In line with other studies (Eriksson, Unden & Elofsson, 2001; Nielsen et al., 2008), we found that female gender was associated with fair or poor health. The same counted for living alone. Joung et al. (1995) found that married men and women reported better health than unmarried, partly independent of lifestyle factors. Helweg-Larsen, Kjøller & Thoning (2003) found higher mortality in unmarried than married individuals. The positive association between length of education and self-rated health found in the present study was also reported by Mackenbach et al. (2008) and Liu & Hummer (2008).
The study population was aged 40–44 years which may limit the generalisability of our findings. Except for type 1 diabetes (Tao et al., 2010), the incidence of the medical conditions included in the disease variable of our study increases with age (World Health Organization, 2011). The impact of disease on self-rated health may vary between age groups. There was no information about the severity of the diseases we included in the disease variable, which may have influenced the results of our study.
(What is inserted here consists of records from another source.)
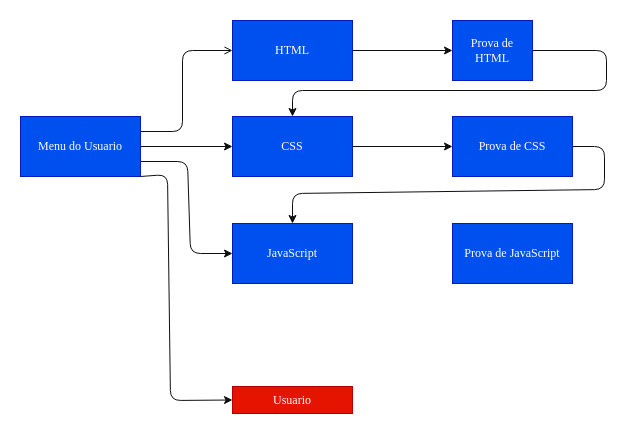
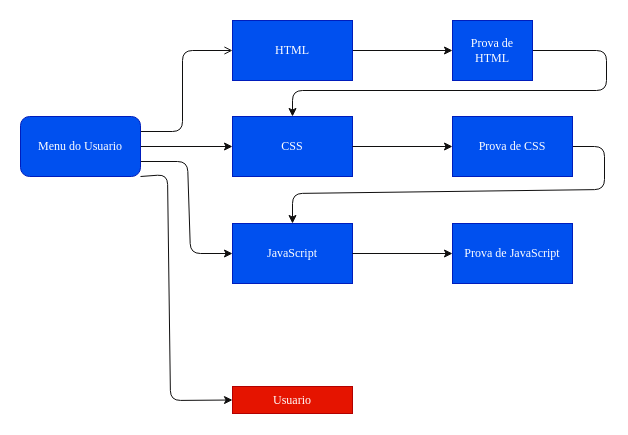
  <mxCell id="0" />
  <mxCell id="1" parent="0" />
  <mxCell id="2" style="edgeStyle=none;hachureGap=4;html=1;exitX=1;exitY=0.25;exitDx=0;exitDy=0;fontFamily=Architects Daughter;fontSource=https%3A%2F%2Ffonts.googleapis.com%2Fcss%3Ffamily%3DArchitects%2BDaughter;fontSize=16;entryX=0;entryY=0.5;entryDx=0;entryDy=0;strokeColor=#100f0f;endArrow=open;" edge="1" parent="1" source="6" target="8"><mxGeometry relative="1" as="geometry"><mxPoint x="231" y="54" as="targetPoint" /><Array as="points"><mxPoint x="182" y="131" /><mxPoint x="182" y="50" /></Array></mxGeometry></mxCell>
  <mxCell id="3" style="edgeStyle=none;hachureGap=4;html=1;exitX=1;exitY=0.5;exitDx=0;exitDy=0;fontFamily=Architects Daughter;fontSource=https%3A%2F%2Ffonts.googleapis.com%2Fcss%3Ffamily%3DArchitects%2BDaughter;fontSize=16;entryX=0;entryY=0.5;entryDx=0;entryDy=0;strokeColor=#100f0f;" edge="1" parent="1" source="6" target="9"><mxGeometry relative="1" as="geometry"><mxPoint x="234" y="121" as="targetPoint" /></mxGeometry></mxCell>
  <mxCell id="4" style="edgeStyle=none;hachureGap=4;html=1;exitX=1;exitY=0.75;exitDx=0;exitDy=0;fontFamily=Architects Daughter;fontSource=https%3A%2F%2Ffonts.googleapis.com%2Fcss%3Ffamily%3DArchitects%2BDaughter;fontSize=16;entryX=0;entryY=0.5;entryDx=0;entryDy=0;strokeColor=#100f0f;" edge="1" parent="1" source="6" target="10"><mxGeometry relative="1" as="geometry"><mxPoint x="264" y="193" as="targetPoint" /><Array as="points"><mxPoint x="187" y="161" /><mxPoint x="190" y="253" /></Array></mxGeometry></mxCell>
  <mxCell id="5" style="edgeStyle=none;sketch=0;hachureGap=4;jiggle=2;curveFitting=1;html=1;exitX=1;exitY=1;exitDx=0;exitDy=0;strokeColor=#100f0f;fontFamily=Architects Daughter;fontSource=https%3A%2F%2Ffonts.googleapis.com%2Fcss%3Ffamily%3DArchitects%2BDaughter;fontSize=16;entryX=0;entryY=0.5;entryDx=0;entryDy=0;" edge="1" parent="1" source="6" target="11"><mxGeometry relative="1" as="geometry"><mxPoint x="200" y="399" as="targetPoint" /><Array as="points"><mxPoint x="167" y="174" /><mxPoint x="170" y="400" /></Array></mxGeometry></mxCell>
- <mxCell id="6" value="Menu do Usuario" style="rounded=0;whiteSpace=wrap;html=1;shadow=0;sketch=0;hachureGap=4;jiggle=2;curveFitting=1;fontFamily=Times New Roman;fontSize=12;fillColor=#0050ef;fontColor=#ffffff;strokeColor=#001DBC;" parent="1" vertex="1"><mxGeometry x="20" y="116" width="120" height="60" as="geometry" /></mxCell>
+ <mxCell id="6" value="Menu do Usuario" style="whiteSpace=wrap;html=1;shadow=0;sketch=0;hachureGap=4;jiggle=2;curveFitting=1;fontFamily=Times New Roman;fontSize=12;fillColor=#0050ef;fontColor=#ffffff;strokeColor=#001DBC;rounded=1;" parent="1" vertex="1"><mxGeometry x="20" y="116" width="120" height="60" as="geometry" /></mxCell>
  <mxCell id="7" style="edgeStyle=none;sketch=0;hachureGap=4;jiggle=2;curveFitting=1;html=1;exitX=1;exitY=0.5;exitDx=0;exitDy=0;strokeColor=#100f0f;fontFamily=Architects Daughter;fontSource=https%3A%2F%2Ffonts.googleapis.com%2Fcss%3Ffamily%3DArchitects%2BDaughter;fontSize=16;entryX=0;entryY=0.5;entryDx=0;entryDy=0;" edge="1" parent="1" source="8" target="13"><mxGeometry relative="1" as="geometry"><mxPoint x="442" y="46" as="targetPoint" /></mxGeometry></mxCell>
  <mxCell id="8" value="HTML" style="rounded=0;whiteSpace=wrap;html=1;shadow=0;sketch=0;hachureGap=4;jiggle=2;curveFitting=1;fontFamily=Times New Roman;fontSize=12;fillColor=#0050ef;fontColor=#ffffff;strokeColor=#001DBC;" vertex="1" parent="1"><mxGeometry x="232" y="20" width="120" height="60" as="geometry" /></mxCell>
  <mxCell id="9" value="CSS" style="rounded=0;whiteSpace=wrap;html=1;shadow=0;sketch=0;hachureGap=4;jiggle=2;curveFitting=1;fontFamily=Times New Roman;fontSize=12;fillColor=#0050ef;fontColor=#ffffff;strokeColor=#001DBC;" vertex="1" parent="1"><mxGeometry x="232" y="116" width="120" height="60" as="geometry" /></mxCell>
  <mxCell id="10" value="JavaScript" style="rounded=0;whiteSpace=wrap;html=1;shadow=0;sketch=0;hachureGap=4;jiggle=2;curveFitting=1;fontFamily=Times New Roman;fontSize=12;fillColor=#0050ef;fontColor=#ffffff;strokeColor=#001DBC;" vertex="1" parent="1"><mxGeometry x="232" y="223" width="120" height="60" as="geometry" /></mxCell>
  <mxCell id="11" value="Usuario" style="rounded=0;whiteSpace=wrap;html=1;shadow=0;sketch=0;hachureGap=4;jiggle=2;curveFitting=1;fontFamily=Times New Roman;fontSize=12;fillColor=#e51400;fontColor=#ffffff;strokeColor=#B20000;" vertex="1" parent="1"><mxGeometry x="232" y="386" width="120" height="27" as="geometry" /></mxCell>
  <mxCell id="12" style="edgeStyle=none;sketch=0;hachureGap=4;jiggle=2;curveFitting=1;html=1;exitX=1;exitY=0.5;exitDx=0;exitDy=0;entryX=0.5;entryY=0;entryDx=0;entryDy=0;strokeColor=#100f0f;fontFamily=Architects Daughter;fontSource=https%3A%2F%2Ffonts.googleapis.com%2Fcss%3Ffamily%3DArchitects%2BDaughter;fontSize=16;" edge="1" parent="1" source="13" target="9"><mxGeometry relative="1" as="geometry"><Array as="points"><mxPoint x="606" y="50" /><mxPoint x="606" y="90" /><mxPoint x="292" y="90" /></Array></mxGeometry></mxCell>
  <mxCell id="13" value="Prova de HTML" style="rounded=0;whiteSpace=wrap;html=1;shadow=0;sketch=0;hachureGap=4;jiggle=2;curveFitting=1;fontFamily=Times New Roman;fontSize=12;fillColor=#0050ef;fontColor=#ffffff;strokeColor=#001DBC;" vertex="1" parent="1"><mxGeometry x="452" y="20" width="80" height="60" as="geometry" /></mxCell>
  <mxCell id="14" style="edgeStyle=none;sketch=0;hachureGap=4;jiggle=2;curveFitting=1;html=1;exitX=1;exitY=0.5;exitDx=0;exitDy=0;strokeColor=#100f0f;fontFamily=Architects Daughter;fontSource=https%3A%2F%2Ffonts.googleapis.com%2Fcss%3Ffamily%3DArchitects%2BDaughter;fontSize=16;entryX=0;entryY=0.5;entryDx=0;entryDy=0;" edge="1" parent="1" target="16" source="9"><mxGeometry relative="1" as="geometry"><mxPoint x="452" y="56" as="targetPoint" /><mxPoint x="362" y="60" as="sourcePoint" /></mxGeometry></mxCell>
  <mxCell id="15" style="edgeStyle=none;sketch=0;hachureGap=4;jiggle=2;curveFitting=1;html=1;exitX=1;exitY=0.5;exitDx=0;exitDy=0;entryX=0.5;entryY=0;entryDx=0;entryDy=0;strokeColor=#100f0f;fontFamily=Architects Daughter;fontSource=https%3A%2F%2Ffonts.googleapis.com%2Fcss%3Ffamily%3DArchitects%2BDaughter;fontSize=16;" edge="1" parent="1" source="16" target="10"><mxGeometry relative="1" as="geometry"><Array as="points"><mxPoint x="604" y="146" /><mxPoint x="604" y="189" /><mxPoint x="292" y="193" /></Array></mxGeometry></mxCell>
  <mxCell id="16" value="Prova de CSS" style="rounded=0;whiteSpace=wrap;html=1;shadow=0;sketch=0;hachureGap=4;jiggle=2;curveFitting=1;fontFamily=Times New Roman;fontSize=12;fillColor=#0050ef;fontColor=#ffffff;strokeColor=#001DBC;" vertex="1" parent="1"><mxGeometry x="452" y="116" width="120" height="60" as="geometry" /></mxCell>
+ <mxCell id="17" style="edgeStyle=none;sketch=0;hachureGap=4;jiggle=2;curveFitting=1;html=1;exitX=1;exitY=0.5;exitDx=0;exitDy=0;strokeColor=#100f0f;fontFamily=Architects Daughter;fontSource=https%3A%2F%2Ffonts.googleapis.com%2Fcss%3Ffamily%3DArchitects%2BDaughter;fontSize=16;entryX=0;entryY=0.5;entryDx=0;entryDy=0;" edge="1" parent="1" target="18" source="10"><mxGeometry relative="1" as="geometry"><mxPoint x="493" y="220" as="targetPoint" /><mxPoint x="389" y="232" as="sourcePoint" /></mxGeometry></mxCell>
  <mxCell id="18" value="Prova de JavaScript" style="rounded=0;whiteSpace=wrap;html=1;shadow=0;sketch=0;hachureGap=4;jiggle=2;curveFitting=1;fontFamily=Times New Roman;fontSize=12;fillColor=#0050ef;fontColor=#ffffff;strokeColor=#001DBC;" vertex="1" parent="1"><mxGeometry x="452" y="223" width="120" height="60" as="geometry" /></mxCell>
The data collection was performed in 1997–99. Hence, the study provides knowledge from a time when one third of Norwegian adults were daily smokers, compared to the current situation where less than one in five smokes tobacco on a daily basis (Norwegian Institute of Public Health, 2014b), purchase of alcohol was lower (Norwegian Institute of Public Health, 2014a), physical activity levels were higher (Anderssen et al., 2008), and the proportion of individuals with overweight and obesity was at a rise (Midthjell et al., 2013). Changed patterns of lifestyle may affect cultural conventions which, according to Jylha (2009), play a role in subjective assessments of health.
The data material from HUSK is based on a large sample which gave statistical power to include a number of variables in the multivariate analysis. Similar to other epidemiological surveys (Sogaard et al., 2004), the response rate was rather low (44%). Whether this created bias in the results is not possible to determine. However, some studies indicate that non-participation may not impact very much on associations between study variables in large health surveys (Sogaard et al., 2004; Laaksonen et al., 2008). The data on height and weight were measured by clinicians whereby we avoided the under-reporting for weight and over-reporting for height that are common in self-reports (Connor Gorber et al., 2007). Due to the cross-sectional design of the study we cannot infer causal relationships.
A wide variety of factors are included when individuals are reporting how they evaluate their current health. Our study adds to the body of empirical knowledge, showing associations between unhealthy lifestyle and self-reported health which are not mediated by diseases in adults aged 40–44 years. As a supplement or alternative to health assessments and interpretations done by health professionals, the one-item question may be suitable for health professionals as an instrument to identify how patients or other recipients of health services evaluate their health and an indicator of when lifestyle should be targeted in relatively young individuals with or without disease.